Illustration by Philip Kuhns
Illustration by Philip Kuhns

It’s the first day of the new semester and I’m ready for syllabus discussion and icebreaker games. But, since this is college, some courses jump right into the material. Disappointing, but I came prepared.

Many of my classmates, however, did not.

When a professor assigns reading homework on the first day, I cringe and write down the assignment in my planner, but many of my fellow scholars immediately raise their hand and say something like, “Professor, I don’t have my books because (insert lame excuse here).”

Actual excuses aside (like when Amazon delivered my books to the wrong address), most of these students haven’t even ordered their books yet. I’ve heard many students justify this practice by saying they want to wait and see what books they will need.

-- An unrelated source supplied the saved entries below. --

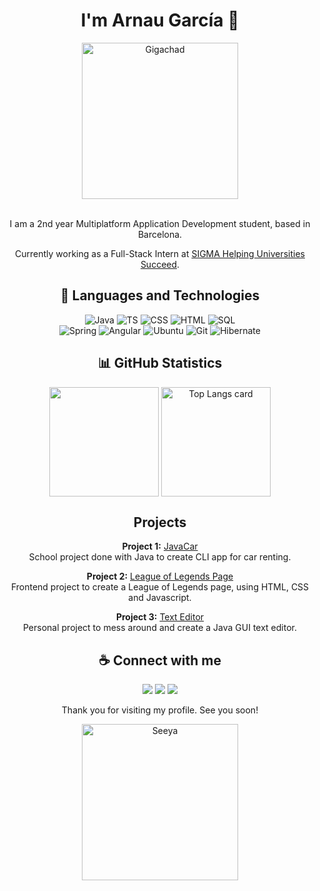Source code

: <div align=center>
  <h1>I'm Arnau García 👋</h1>
  
  <div>
    <img src="https://media1.tenor.com/m/Cdqmy1r5U6AAAAAd/monkey-typing.gif" alt="Gigachad" width="250">
  </div>
  
  <br>
  <div>
    <p>I am a 2nd year Multiplatform Application Development student, based in Barcelona.</p>
    <p>Currently working as a Full-Stack Intern at <a href=https://www.sigmaaie.org/es>SIGMA Helping Universities Succeed</a>.</p>
  </div>

  <h2>🚀 Languages and Technologies</h2>
   <img src="https://img.shields.io/badge/java-%23ED8B00.svg?style=for-the-badge&logo=openjdk&logoColor=white" alt="Java"> 
   <img src="https://shields.io/badge/TypeScript-3178C6?style=for-the-badge&logo=TypeScript&logoColor=FFF&" alt="TS"> 
   <img src="https://img.shields.io/badge/CSS3-1572B6?style=for-the-badge&logo=css3&logoColor=white" alt="CSS"> 
   <img src="https://img.shields.io/badge/HTML5-E34F26?style=for-the-badge&logo=html5&logoColor=white" alt="HTML"> 
   <img src="https://img.shields.io/badge/SQL-4479A1?style=for-the-badge&logo=postgresql&logoColor=white" alt="SQL">
   
   <br>
   
   <img src="https://img.shields.io/badge/spring-%236DB33F.svg?style=for-the-badge&logo=spring&logoColor=whit" alt="Spring"> 
   <img src="https://img.shields.io/badge/Angular-DD0031?style=for-the-badge&logo=angular&logoColor=white" alt="Angular"> 
   <img src="https://img.shields.io/badge/Ubuntu-E95420?style=for-the-badge&logo=Ubuntu&logoColor=white" alt="Ubuntu"> 
   <img src="https://img.shields.io/badge/GIT-E44C30?style=for-the-badge&logo=git&logoColor=white" alt="Git">
   <img src="https://img.shields.io/badge/Hibernate-59666C?style=for-the-badge&logo=Hibernate&logoColor=white" alt="Hibernate">

  <h2>📊 GitHub Statistics</h2>
  <div align="center"> 
    <img height=175 align="center" src="https://github-readme-stats.vercel.app/api?username=Lwphs&show_icons=true&theme=light">  
    <picture>
      <source srcset="https://github-readme-stats.vercel.app/api/top-langs/?username=Lwphs&layout=compact&bg_color=00000000&border_color=22222288&text_color=222&theme=light"/>
      <img height=175 align="center" src="https://github-readme-stats.vercel.app/api/top-langs/?  username=Lwphs&layout=compact&bg_color=00000000&border_color=22222288&text_color=bbb&theme=light" alt="Top Langs card" />
    </picture>
  </div>



 <h2>Projects</h2>

 **Project 1:** [JavaCar](https://github.com/Lwphs/JavaCar)  
  School project done with Java to create CLI app for car renting.

 **Project 2:** [League of Legends Page](https://github.com/Lwphs/League_of_Legends_Page)  
  Frontend project to create a League of Legends page, using HTML, CSS and Javascript.

 **Project 3:** [Text Editor](https://github.com/Lwphs/TextEditor)  
  Personal project to mess around and create a Java GUI text editor.


  <h2>☕ Connect with me</h2>

  <a href="mailto:arnau.garcia@gracia.lasalle.cat"><img src="https://img.shields.io/badge/Email-D14836?style=for-the-badge&logo=gmail&logoColor=white"></a>
  <a href="https://www.linkedin.com/in/arnau-garc%C3%ADa-developer/"><img src="https://img.shields.io/badge/LinkedIn-0A66C2?style=for-the-badge&logo=linkedin&logoColor=white"></a>
  <a href="https://github.com/Lwphs"><img src="https://img.shields.io/badge/GitHub-181717?style=for-the-badge&logo=github&logoColor=white"></a>

  Thank you for visiting my profile. See you soon!

  <img src="https://i.pinimg.com/originals/31/68/37/3168376f86434eac43e6665d930bd245.gif" alt="Seeya" width="250">
</div>
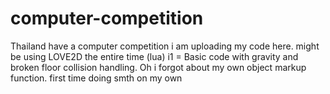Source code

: # computer-competition
Thailand have a computer competition i am uploading my code here. might be using LOVE2D the entire time (lua)
i1 = Basic code with gravity and broken floor collision handling. Oh i forgot about my own object markup function. first time doing smth on my own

This sounds like a reasonable notion until one remembers professors submit a required book list to the university bookstore weeks before the semester starts. It gives the impression some students might simply try to get out of buying books for whatever reason.

Some students seem to think their professor is going to tell the class they don’t need to buy any books at all because “screw the man” and all that jazz.

Sorry guys, that’s probably not going to happen.

Maybe students think textbooks are unnecessary, or maybe too costly. I understand textbooks are ridiculously expensive. However, they are an essential part of learning. Not to mention, students can find textbooks for a really good discount on this new-fangled thing called the Internet.

Shocking, I know.

Websites like Amazon, Chegg and Valore Books provide inexpensive purchasing and rental options for books that could potentially save hundreds of dollars on books every semester. There is no excuse for students to wait until the first week of school to buy their books. Part of becoming an adult is being responsible and properly preparing for things.

Students have to know coming prepared to class is their responsibility as a scholar. Yes, books and other supplies are expensive, but those supplies are necessary to learn. We’re adults who are in college now, it’s about time we learn how to be good students.